Text passage:
Scientists shrink 3-D printing so it can work inside cells

For the first time, scientists have 3-D printed objects within living cells. They included a mini elephant and tiny barcodes that could help track individual cells. Remarkably, many of the cells lived to tell the tale.  

“It’s amazing to see that some of the cells actually do survive,” says Kerstin Göpfrich. “Honestly, I wouldn’t have thought this. If you told me, I would have been like, ‘Nah, never.’” Göpfrich is a biophysicist at Heidelberg University in Germany who did not take part in the new work.

Physicist Matjaž Humar was part of a team that made these structures. He works at the Jožef Stefan Institute in Ljubljana, Slovenia. His team started by injecting cells with a special goo called a photoresist. When hit with light from a laser, the photoresist hardens. Human’s team focused the laser to a tiny area. By moving the where it was focused, they created small but incredibly detailed structures. Afterward, they let the leftover photoresist dissolve.

The technique is novel and exciting, says Malte Gather. He’s an optical physicist at the University of Cologne in Germany who was not involved in the project.

Humar’s team used the new tech to make barcodes. These look like a stack of grids, each bearing a different pattern. These could be used to tag cells. In another demo, the team sculpted an elephant. It’s “a very nice symbol,” Gather says. What’s usually large is contained within something super-tiny. In this case the elephant is only 10 micrometers wide — about a tenth of the thickness of a strand of hair.

A stab at printing in cells

Scientists have previously implanted trinkets in cells by getting them to “swallow” foreign objects. But only certain varieties of cells are keen gobblers. 3-D printing has the advantage of working in other types of cells.

But stabbing a cell and pumping liquid into it could kill it. Worse, many photoresists are toxic. Indeed, even with the least toxic photoresist, many cells died within 24 hours.

“It seems to be related simply to the fact that cells don’t like having liquids injected into them,” says Gather at Cologne. For now, that injection is a requirement for 3-D printing.

To boost the cells’ odds of survival, Humar’s team combed through existing photoresists. They chose one that seemed fairly cell-friendly. And upon 3-D printing, some cells not only survived but went about their business as if nothing had happened. Some cells even divided. These cells split in two, passing on a 3-D-printed inheritance to one of the daughter cells.

Humar’s team shared its results in a study posted June 16 at arXiv.org. It has not yet been peer-reviewed by other scientists. Humar has declined to comment on the new work while his team’s paper is waiting formal publication in a peer-reviewed journal.

Teeny, tiny lasers

Better photoresists or injection techniques might improve the success rate. Scientists might even skip the injection by using a photoresist that can cross cell membranes, Göpfrich says.

Task directions: List every scientist named in the article on 3-D printing inside living cells. The rows that follow come from a different source than the article.

Supplied material:
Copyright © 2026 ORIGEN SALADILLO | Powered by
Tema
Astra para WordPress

==

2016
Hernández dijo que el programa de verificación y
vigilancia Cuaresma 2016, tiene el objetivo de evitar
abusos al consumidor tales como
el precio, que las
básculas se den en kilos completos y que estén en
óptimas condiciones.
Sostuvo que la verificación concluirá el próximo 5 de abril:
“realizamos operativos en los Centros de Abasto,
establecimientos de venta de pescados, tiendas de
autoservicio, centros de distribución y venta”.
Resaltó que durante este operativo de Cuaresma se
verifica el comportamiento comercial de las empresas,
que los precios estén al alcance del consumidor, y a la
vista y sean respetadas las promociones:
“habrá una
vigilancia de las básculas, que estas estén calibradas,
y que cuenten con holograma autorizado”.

Solution to the problem: Kerstin Göpfrich, Matjaž Humar, and Malte Gather.